◆ **What you will do**
Please set down exactly the lines of the listing below from the line containing "Dílenské skříně" through the line containing "Giáo VN 20.11.2017", both lines included, leaving out all other lines.

◆ **Input for this task**
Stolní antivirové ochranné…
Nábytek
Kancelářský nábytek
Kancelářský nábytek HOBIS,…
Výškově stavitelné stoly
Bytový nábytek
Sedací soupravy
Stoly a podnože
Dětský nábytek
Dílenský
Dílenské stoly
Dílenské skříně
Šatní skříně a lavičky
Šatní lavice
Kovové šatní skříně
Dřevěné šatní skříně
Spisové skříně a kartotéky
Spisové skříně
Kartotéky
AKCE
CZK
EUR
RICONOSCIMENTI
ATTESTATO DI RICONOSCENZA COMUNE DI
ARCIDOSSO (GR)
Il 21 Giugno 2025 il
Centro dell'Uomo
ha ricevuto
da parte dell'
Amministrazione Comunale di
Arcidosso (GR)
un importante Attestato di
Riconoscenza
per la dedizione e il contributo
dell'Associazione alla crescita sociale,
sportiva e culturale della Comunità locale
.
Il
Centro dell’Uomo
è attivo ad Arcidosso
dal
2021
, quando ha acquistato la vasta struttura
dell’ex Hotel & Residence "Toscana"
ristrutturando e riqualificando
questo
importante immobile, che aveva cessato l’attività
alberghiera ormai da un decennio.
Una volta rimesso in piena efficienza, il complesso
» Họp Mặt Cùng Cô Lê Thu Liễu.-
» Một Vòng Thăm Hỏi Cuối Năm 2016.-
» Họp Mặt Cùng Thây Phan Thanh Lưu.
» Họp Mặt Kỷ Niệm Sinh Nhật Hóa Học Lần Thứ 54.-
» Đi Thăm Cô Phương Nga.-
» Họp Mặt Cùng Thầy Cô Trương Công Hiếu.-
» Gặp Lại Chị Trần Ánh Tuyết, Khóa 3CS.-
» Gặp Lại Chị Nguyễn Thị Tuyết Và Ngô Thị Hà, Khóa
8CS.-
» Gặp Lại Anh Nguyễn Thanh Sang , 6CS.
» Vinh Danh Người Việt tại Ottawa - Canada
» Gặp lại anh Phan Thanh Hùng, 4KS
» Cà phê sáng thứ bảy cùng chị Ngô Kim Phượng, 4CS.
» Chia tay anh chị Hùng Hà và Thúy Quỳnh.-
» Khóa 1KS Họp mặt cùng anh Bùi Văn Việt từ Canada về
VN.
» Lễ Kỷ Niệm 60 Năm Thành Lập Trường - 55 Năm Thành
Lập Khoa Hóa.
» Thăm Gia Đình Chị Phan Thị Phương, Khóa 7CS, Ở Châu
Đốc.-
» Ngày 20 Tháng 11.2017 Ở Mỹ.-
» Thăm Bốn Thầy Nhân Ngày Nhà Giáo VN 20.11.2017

* * *

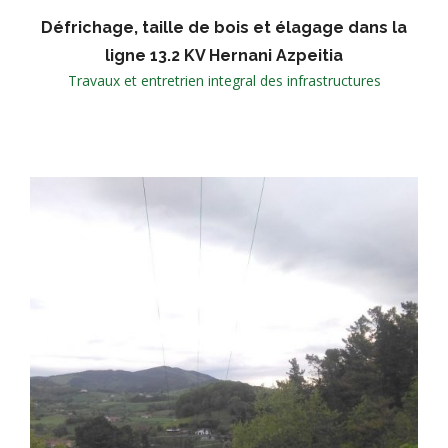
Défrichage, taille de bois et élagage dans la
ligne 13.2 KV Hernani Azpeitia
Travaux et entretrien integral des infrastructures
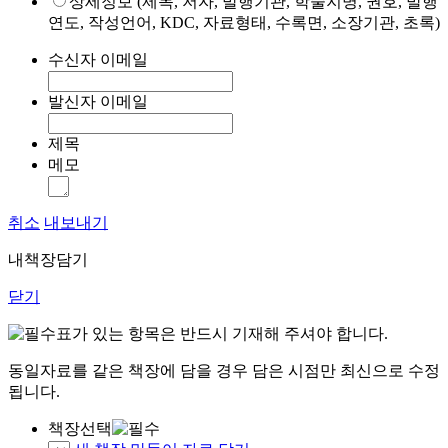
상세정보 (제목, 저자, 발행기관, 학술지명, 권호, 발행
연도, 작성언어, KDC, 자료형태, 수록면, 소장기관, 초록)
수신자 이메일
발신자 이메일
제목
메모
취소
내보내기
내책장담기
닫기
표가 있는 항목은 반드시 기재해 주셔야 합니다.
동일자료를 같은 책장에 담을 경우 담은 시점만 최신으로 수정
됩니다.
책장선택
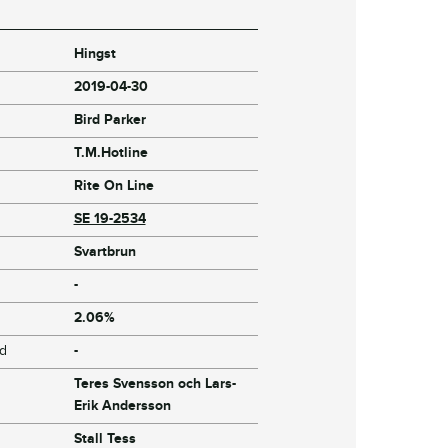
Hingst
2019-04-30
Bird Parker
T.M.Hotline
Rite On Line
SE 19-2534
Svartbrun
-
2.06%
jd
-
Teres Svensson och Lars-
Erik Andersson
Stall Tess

◆ **Solution for this task**
Dílenské skříně
Šatní skříně a lavičky
Šatní lavice
Kovové šatní skříně
Dřevěné šatní skříně
Spisové skříně a kartotéky
Spisové skříně
Kartotéky
AKCE
CZK
EUR
RICONOSCIMENTI
ATTESTATO DI RICONOSCENZA COMUNE DI
ARCIDOSSO (GR)
Il 21 Giugno 2025 il
Centro dell'Uomo
ha ricevuto
da parte dell'
Amministrazione Comunale di
Arcidosso (GR)
un importante Attestato di
Riconoscenza
per la dedizione e il contributo
dell'Associazione alla crescita sociale,
sportiva e culturale della Comunità locale
.
Il
Centro dell’Uomo
è attivo ad Arcidosso
dal
2021
, quando ha acquistato la vasta struttura
dell’ex Hotel & Residence "Toscana"
ristrutturando e riqualificando
questo
importante immobile, che aveva cessato l’attività
alberghiera ormai da un decennio.
Una volta rimesso in piena efficienza, il complesso
» Họp Mặt Cùng Cô Lê Thu Liễu.-
» Một Vòng Thăm Hỏi Cuối Năm 2016.-
» Họp Mặt Cùng Thây Phan Thanh Lưu.
» Họp Mặt Kỷ Niệm Sinh Nhật Hóa Học Lần Thứ 54.-
» Đi Thăm Cô Phương Nga.-
» Họp Mặt Cùng Thầy Cô Trương Công Hiếu.-
» Gặp Lại Chị Trần Ánh Tuyết, Khóa 3CS.-
» Gặp Lại Chị Nguyễn Thị Tuyết Và Ngô Thị Hà, Khóa
8CS.-
» Gặp Lại Anh Nguyễn Thanh Sang , 6CS.
» Vinh Danh Người Việt tại Ottawa - Canada
» Gặp lại anh Phan Thanh Hùng, 4KS
» Cà phê sáng thứ bảy cùng chị Ngô Kim Phượng, 4CS.
» Chia tay anh chị Hùng Hà và Thúy Quỳnh.-
» Khóa 1KS Họp mặt cùng anh Bùi Văn Việt từ Canada về
VN.
» Lễ Kỷ Niệm 60 Năm Thành Lập Trường - 55 Năm Thành
Lập Khoa Hóa.
» Thăm Gia Đình Chị Phan Thị Phương, Khóa 7CS, Ở Châu
Đốc.-
» Ngày 20 Tháng 11.2017 Ở Mỹ.-
» Thăm Bốn Thầy Nhân Ngày Nhà Giáo VN 20.11.2017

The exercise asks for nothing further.